Three militiamen stopped British officer John Andre in 1780. While searching him they found incriminating evidence of conspiracy with Benedict Arnold to betray West Point to the British. That discovery led to the arrest of Andre, to Arnold’s flight to the British and to perhaps the salvation of the American Revolution.
Still, when the three applied for pensions for their Revolutionary service, including their incredible success in uncovering Arnold’s great treachery, Benjamin Tallmadge led an effort to deny the request. The reason: as General Washington’s spy chief during the War, he had inside information. He knew that the trio had been looking to rob Andre and only accidentally discovered the damning evidence. Revolutionary Spies, 274
Did the lack of a pure motive denigrate their find? Whatever their motive, didn’t their arrest of Arnold’s accomplice prove astronomically valuable to the American cause? Did it have lesser importance in being a by-product, not the reason, for the search?
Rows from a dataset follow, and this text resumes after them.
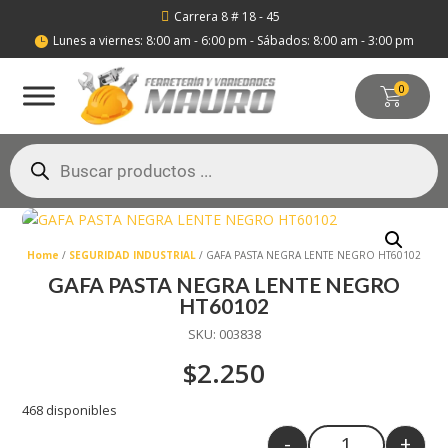
Carrera 8 # 18 - 45

Lunes a viernes: 8:00 am - 6:00 pm - Sábados: 8:00 am - 3:00 pm

0
Búsqueda
de
productos
Home
/
SEGURIDAD INDUSTRIAL
/ GAFA PASTA NEGRA LENTE NEGRO HT60102
GAFA PASTA NEGRA LENTE NEGRO
HT60102
SKU:
003838
$
2.250
468 disponibles
-
+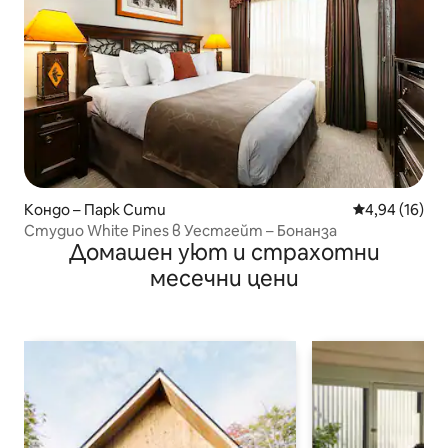
Кондо – Парк Сити
Средна оценк
4,94 (16)
Студио White Pines в Уестгейт – Бонанза
Домашен уют и страхотни
месечни цени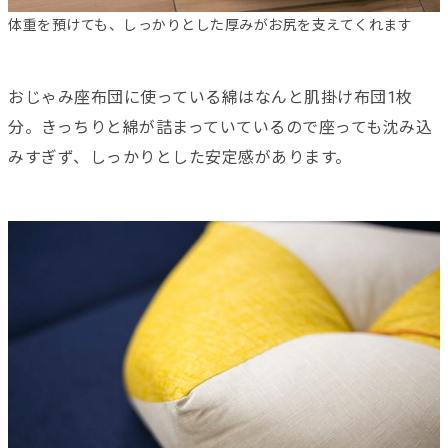
体重を預けても、しっかりとした厚みがお尻を支えてくれます
おじゃみ座布団に使っている綿はなんと肌掛け布団1枚
分。きっちりと綿が詰まっていているので座っても沈み込
みすぎず、しっかりとした安定感があります。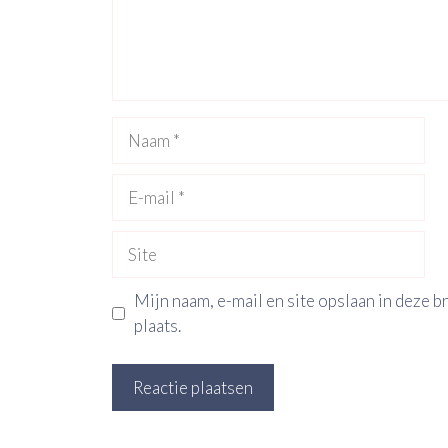
Naam
E-
mail
Site
Mijn naam, e-mail en site opslaan in deze 
plaats.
Couldn’t their initial motive have been forgiven since their ultimate discovery proved so useful to the American cause?
To protect his own reputation as Christ’s true apostle, the apostle Paul could have warned his readers not to listen to men whose motives in preaching Christ were impure. But no, whether from pure or alloyed motives, he praised God that Jesus was preached Philippians 1:12-18. Let us be grateful that God grants rewards even if we have less than sterling motives. For how many activities, even in Christ’s name, arise from purely unsordid, selfless motives? Isn’t one of the reasons we accept Christ as Savior that we don’t want to be cast from his presence at Judgment?